## Problem details
Carry on the commentary on Sirach 16:1–4 from its last sentence.
BEGIN Source passage
On parenthood and vocation: The Catechism of the Catholic Church (§2221–2229) teaches that parents are the "first and foremost" educators of their children in the faith, and that this responsibility is a participation in God's own fatherhood. Ben Sira's warning resonates directly: the Church does not measure parental fidelity by the number of children but by the depth of their formation in faith and virtue. Openness to life, as Humanae Vitae (§9) insists, is always ordered toward responsible parenthood — and responsibility is precisely what Ben Sira demands.
On the righteous remnant: The Church Fathers saw in this text a foreshadowing of the theology of the elect remnant. St. John Chrysostom (Homilies on Genesis) frequently argued that one soul formed in virtue is worth more than entire armies of the mediocre. This echoes the Pauline insight that it is not the children of the flesh but the children of the promise who are counted as descendants (Rom 9:8).
On spiritual fruitfulness: The Catholic tradition, uniquely, extends the category of "offspring" beyond the biological through its theology of spiritual fatherhood and motherhood. Priests, religious, catechists, and all the faithful can be fruitful in the sense Ben Sira describes — generating a "city" of faith through the transmission of wisdom and holiness. The Decree on the Apostolate of the Laity (Apostolicam Actuositatem, §11) explicitly connects the family's fruitfulness to its apostolic witness in the world.
On wisdom as generative: Ben Sira's "person of understanding" anticipates the New Testament figure of the wise householder (Mt 13:52) and ultimately Christ himself, the one in whom are "hidden all the treasures of wisdom and knowledge" (Col 2:3), whose single righteous life has populated the Church across all ages.
Contemporary Catholic parents face cultural pressures from two opposing directions: a secular world that sometimes views large families with suspicion, and certain religious subcultures where family size can itself become a measure of holiness or status. Sirach 16:1–4 cuts through both distortions with surgical precision.
END Source passage
BEGIN Data listing
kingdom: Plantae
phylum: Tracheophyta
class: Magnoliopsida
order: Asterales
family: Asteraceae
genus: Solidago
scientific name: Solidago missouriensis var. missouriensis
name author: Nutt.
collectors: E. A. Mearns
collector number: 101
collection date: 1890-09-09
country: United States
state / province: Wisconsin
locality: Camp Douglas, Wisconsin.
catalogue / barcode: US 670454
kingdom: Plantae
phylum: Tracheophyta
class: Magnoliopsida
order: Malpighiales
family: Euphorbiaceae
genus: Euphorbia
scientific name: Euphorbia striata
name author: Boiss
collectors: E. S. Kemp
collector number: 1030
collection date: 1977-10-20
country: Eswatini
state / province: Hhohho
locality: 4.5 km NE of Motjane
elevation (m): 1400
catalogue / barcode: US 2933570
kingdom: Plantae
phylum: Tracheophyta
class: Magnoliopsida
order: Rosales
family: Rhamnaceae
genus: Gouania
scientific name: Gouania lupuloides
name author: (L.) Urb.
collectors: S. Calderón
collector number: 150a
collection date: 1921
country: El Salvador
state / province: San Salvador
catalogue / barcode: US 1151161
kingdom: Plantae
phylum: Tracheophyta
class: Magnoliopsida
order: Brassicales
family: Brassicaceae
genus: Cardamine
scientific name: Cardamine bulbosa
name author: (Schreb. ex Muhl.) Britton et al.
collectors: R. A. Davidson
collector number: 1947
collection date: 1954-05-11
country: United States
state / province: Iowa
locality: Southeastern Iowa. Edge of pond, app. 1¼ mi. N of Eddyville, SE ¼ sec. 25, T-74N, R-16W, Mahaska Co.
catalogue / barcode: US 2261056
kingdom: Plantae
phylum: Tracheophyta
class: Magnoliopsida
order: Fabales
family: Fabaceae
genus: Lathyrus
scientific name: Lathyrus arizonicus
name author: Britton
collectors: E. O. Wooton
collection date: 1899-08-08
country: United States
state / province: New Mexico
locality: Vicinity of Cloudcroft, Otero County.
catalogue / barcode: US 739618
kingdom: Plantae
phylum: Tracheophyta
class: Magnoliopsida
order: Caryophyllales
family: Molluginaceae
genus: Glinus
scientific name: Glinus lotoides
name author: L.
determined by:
END Data listing
## Task response
Ben Sira's challenge to modern Catholic parents is concrete: Are you investing more energy in having children than in forming them? Are family prayers, sacramental preparation, moral instruction, and the modeling of virtue receiving the same attention as schooling, activities, and achievement? The fear of the Lord — the decisive criterion in verse 2 — is not instilled by osmosis; it is cultivated through deliberate, daily, patient formation.
For those who are single, celibate, or childless by circumstance, this passage is also a profound consolation: fruitfulness is not reducible to biology. The teacher who forms one student in faith, the priest whose preaching converts one soul, the friend whose witness draws one person back to the Church — these are the ones who, in Ben Sira's image, populate a city. Ask not how many but how deep.
Verse 4: "For from one who has understanding, a city will be populated; but a race of wicked men will be made desolate."
Ben Sira grounds his aphorisms in a social-historical observation with theological weight. The person of understanding (synetou) — the one formed in wisdom and the fear of the Lord — is generative in the deepest sense: their influence populates and sustains a city, a community, a civilization. The word "populated" (katoikisthēsetai) carries the connotation of settled, flourishing habitation, the antithesis of the wilderness. By contrast, a whole lineage of the wicked produces not life but desolation — the same vocabulary used for the destruction of Sodom, of Jerusalem in exile, of any community severed from God. One righteous person thus carries more civilizational and covenantal weight than an entire clan of the ungodly.